Records from a data source
**********
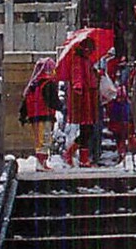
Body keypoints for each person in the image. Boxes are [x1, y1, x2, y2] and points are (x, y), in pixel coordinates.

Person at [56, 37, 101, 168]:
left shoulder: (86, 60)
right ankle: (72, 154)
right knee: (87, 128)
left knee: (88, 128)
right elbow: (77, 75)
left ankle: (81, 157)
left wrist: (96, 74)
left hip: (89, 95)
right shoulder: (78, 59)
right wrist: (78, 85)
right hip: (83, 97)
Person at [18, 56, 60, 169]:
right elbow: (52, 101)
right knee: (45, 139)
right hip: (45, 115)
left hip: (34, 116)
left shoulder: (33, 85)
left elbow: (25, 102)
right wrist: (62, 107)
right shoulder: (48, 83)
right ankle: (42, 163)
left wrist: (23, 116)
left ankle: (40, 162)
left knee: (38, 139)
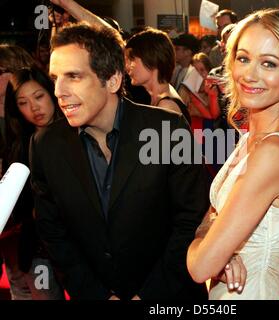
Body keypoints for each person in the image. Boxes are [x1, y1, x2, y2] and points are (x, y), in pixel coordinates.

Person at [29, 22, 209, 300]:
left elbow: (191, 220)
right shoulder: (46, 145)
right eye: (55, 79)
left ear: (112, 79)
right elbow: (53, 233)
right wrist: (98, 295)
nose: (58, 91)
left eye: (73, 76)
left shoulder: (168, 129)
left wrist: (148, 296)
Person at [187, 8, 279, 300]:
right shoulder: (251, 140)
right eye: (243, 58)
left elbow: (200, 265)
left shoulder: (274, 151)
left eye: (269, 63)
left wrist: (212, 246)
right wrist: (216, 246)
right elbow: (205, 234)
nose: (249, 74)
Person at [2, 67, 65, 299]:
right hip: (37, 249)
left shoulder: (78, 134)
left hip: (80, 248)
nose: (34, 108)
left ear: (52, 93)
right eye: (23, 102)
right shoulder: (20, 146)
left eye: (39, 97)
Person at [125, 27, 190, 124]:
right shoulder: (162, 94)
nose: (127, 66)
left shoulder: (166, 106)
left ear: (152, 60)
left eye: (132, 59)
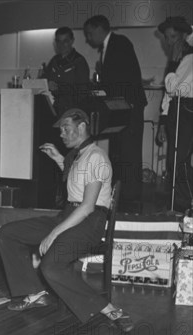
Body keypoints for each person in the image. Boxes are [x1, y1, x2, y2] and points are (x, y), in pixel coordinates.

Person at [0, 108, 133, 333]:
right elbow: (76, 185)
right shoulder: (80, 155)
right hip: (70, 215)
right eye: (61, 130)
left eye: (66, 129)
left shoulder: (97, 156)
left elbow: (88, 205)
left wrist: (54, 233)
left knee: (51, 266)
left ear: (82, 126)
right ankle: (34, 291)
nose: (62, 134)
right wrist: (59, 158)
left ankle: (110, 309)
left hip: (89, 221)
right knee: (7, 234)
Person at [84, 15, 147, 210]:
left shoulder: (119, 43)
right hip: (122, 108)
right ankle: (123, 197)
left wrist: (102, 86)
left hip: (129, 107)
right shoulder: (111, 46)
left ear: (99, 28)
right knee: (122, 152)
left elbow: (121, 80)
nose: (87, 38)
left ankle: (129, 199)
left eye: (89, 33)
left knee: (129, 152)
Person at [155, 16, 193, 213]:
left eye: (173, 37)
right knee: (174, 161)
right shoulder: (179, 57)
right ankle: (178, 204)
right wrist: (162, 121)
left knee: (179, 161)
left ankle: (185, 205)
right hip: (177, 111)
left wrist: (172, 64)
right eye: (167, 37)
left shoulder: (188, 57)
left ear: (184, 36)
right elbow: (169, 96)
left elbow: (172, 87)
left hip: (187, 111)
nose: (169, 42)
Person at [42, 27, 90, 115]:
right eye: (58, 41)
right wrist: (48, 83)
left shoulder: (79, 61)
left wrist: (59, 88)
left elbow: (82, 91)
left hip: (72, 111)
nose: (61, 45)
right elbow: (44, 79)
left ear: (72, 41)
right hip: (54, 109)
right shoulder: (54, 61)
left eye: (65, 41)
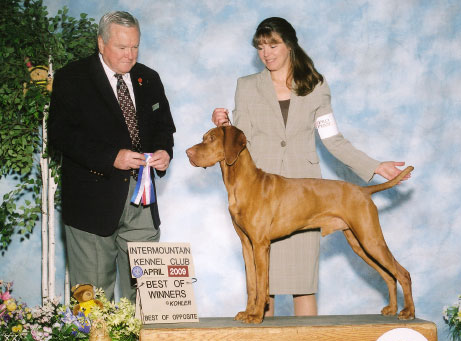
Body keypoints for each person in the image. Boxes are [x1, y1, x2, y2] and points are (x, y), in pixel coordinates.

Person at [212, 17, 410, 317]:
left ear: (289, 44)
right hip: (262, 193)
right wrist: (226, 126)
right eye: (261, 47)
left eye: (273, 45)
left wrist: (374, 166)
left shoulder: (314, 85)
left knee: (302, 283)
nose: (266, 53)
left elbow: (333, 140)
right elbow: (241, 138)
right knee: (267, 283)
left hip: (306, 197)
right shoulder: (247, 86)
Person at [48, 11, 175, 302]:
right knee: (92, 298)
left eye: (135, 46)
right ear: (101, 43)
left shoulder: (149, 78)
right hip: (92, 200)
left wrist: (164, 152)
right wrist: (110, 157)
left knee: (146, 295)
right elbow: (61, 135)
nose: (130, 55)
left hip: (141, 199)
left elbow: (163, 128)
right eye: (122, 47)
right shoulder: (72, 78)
**********
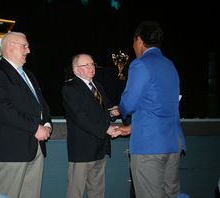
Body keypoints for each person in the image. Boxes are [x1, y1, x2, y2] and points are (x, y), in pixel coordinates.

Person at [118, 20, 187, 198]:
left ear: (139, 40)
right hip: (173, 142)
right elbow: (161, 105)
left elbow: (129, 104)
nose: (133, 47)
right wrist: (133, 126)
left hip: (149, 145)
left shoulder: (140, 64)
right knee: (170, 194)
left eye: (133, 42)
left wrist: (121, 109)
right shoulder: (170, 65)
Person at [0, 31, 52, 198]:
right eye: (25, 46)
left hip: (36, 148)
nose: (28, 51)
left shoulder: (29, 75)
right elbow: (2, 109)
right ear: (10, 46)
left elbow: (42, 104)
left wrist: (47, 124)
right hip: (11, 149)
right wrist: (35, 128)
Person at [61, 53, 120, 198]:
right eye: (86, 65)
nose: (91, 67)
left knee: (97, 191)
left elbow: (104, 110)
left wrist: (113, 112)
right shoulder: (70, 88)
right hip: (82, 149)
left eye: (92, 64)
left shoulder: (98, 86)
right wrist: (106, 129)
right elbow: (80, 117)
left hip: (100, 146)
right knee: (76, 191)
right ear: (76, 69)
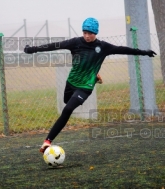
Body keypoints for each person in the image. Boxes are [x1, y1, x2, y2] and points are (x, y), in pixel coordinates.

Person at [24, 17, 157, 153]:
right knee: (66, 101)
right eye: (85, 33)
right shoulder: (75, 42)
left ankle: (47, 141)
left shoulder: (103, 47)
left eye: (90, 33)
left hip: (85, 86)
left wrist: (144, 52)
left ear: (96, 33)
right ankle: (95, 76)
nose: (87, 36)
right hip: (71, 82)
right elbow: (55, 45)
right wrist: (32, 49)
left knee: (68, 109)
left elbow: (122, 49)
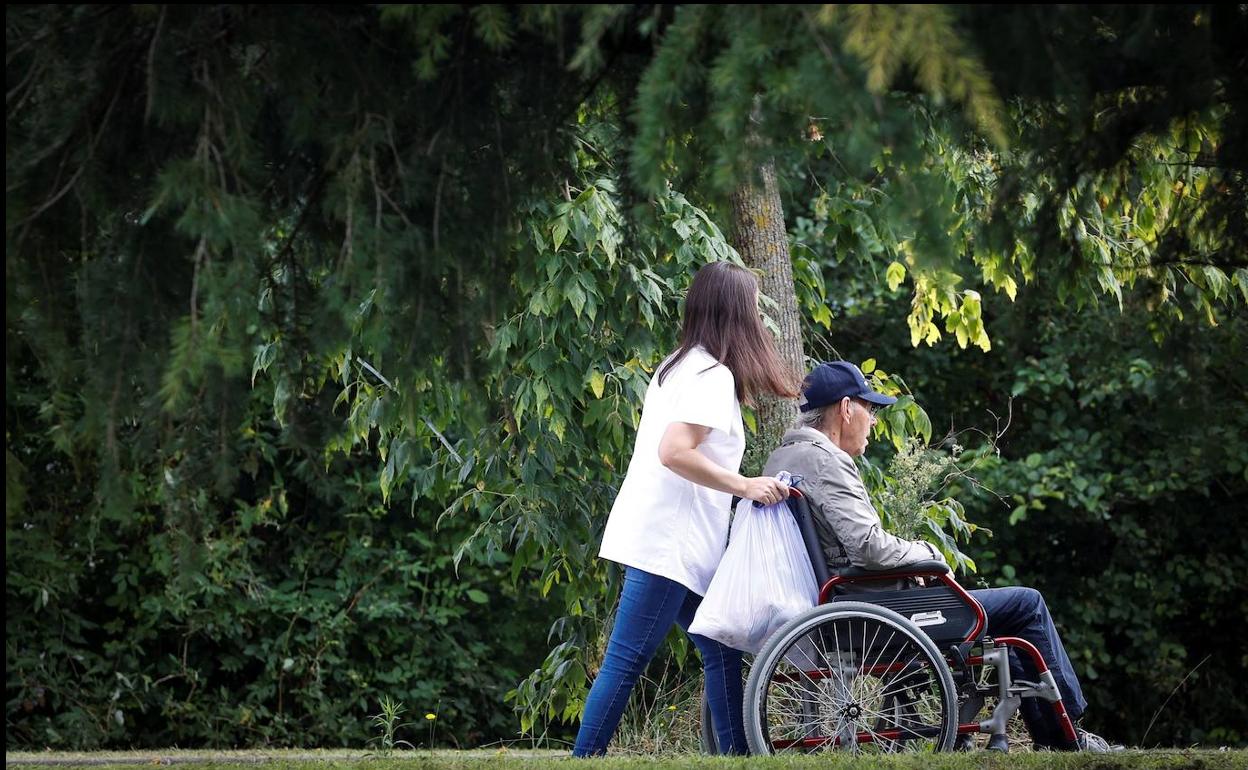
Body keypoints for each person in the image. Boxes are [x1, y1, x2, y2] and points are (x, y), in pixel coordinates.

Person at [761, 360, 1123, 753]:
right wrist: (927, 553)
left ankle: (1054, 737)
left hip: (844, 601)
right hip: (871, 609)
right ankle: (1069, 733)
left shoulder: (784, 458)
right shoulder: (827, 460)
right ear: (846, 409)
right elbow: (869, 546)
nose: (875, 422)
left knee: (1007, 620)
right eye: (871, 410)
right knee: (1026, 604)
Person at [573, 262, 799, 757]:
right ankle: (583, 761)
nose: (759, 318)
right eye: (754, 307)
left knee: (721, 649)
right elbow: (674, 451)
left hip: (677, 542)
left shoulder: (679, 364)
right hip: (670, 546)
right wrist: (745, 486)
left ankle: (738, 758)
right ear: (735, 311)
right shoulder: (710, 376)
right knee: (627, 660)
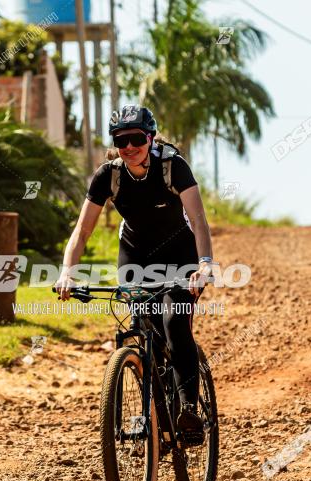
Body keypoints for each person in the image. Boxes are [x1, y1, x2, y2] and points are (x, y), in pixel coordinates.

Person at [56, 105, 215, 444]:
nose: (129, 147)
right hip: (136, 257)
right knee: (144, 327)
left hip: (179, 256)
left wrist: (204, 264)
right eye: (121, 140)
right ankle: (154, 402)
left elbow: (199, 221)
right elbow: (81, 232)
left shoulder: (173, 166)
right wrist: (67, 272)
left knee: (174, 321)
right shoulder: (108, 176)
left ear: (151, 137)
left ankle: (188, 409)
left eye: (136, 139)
**********
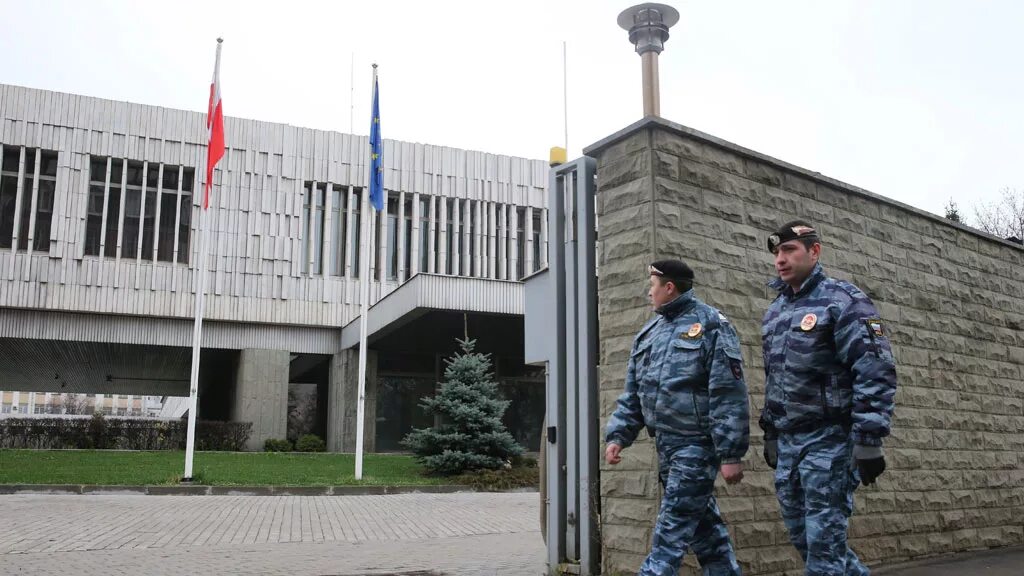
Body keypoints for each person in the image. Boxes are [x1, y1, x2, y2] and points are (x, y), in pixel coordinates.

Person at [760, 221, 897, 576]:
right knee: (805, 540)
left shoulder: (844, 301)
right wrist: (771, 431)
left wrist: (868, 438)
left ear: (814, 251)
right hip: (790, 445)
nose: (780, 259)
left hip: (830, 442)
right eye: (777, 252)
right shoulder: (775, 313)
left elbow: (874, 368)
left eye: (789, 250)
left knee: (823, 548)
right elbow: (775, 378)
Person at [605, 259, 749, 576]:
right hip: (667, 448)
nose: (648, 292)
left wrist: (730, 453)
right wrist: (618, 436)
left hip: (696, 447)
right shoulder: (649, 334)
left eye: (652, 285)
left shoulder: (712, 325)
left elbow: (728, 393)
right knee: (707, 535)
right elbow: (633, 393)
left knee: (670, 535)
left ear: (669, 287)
**********
> What the task asks: Please reproduce the lines from the line with "left knee: (88, 128)" to the line with "left knee: (38, 139)", both ends included, exactly as they appear above.

> Answer below:
left knee: (88, 128)
right elbow: (77, 75)
left ankle: (81, 157)
left wrist: (96, 74)
left hip: (89, 95)
right shoulder: (78, 59)
right wrist: (78, 85)
right hip: (83, 97)
Person at [18, 56, 60, 169]:
right elbow: (52, 101)
right knee: (45, 139)
right hip: (45, 115)
left hip: (34, 116)
left shoulder: (33, 85)
left elbow: (25, 102)
right wrist: (62, 107)
right shoulder: (48, 83)
right ankle: (42, 163)
left wrist: (23, 116)
left ankle: (40, 162)
left knee: (38, 139)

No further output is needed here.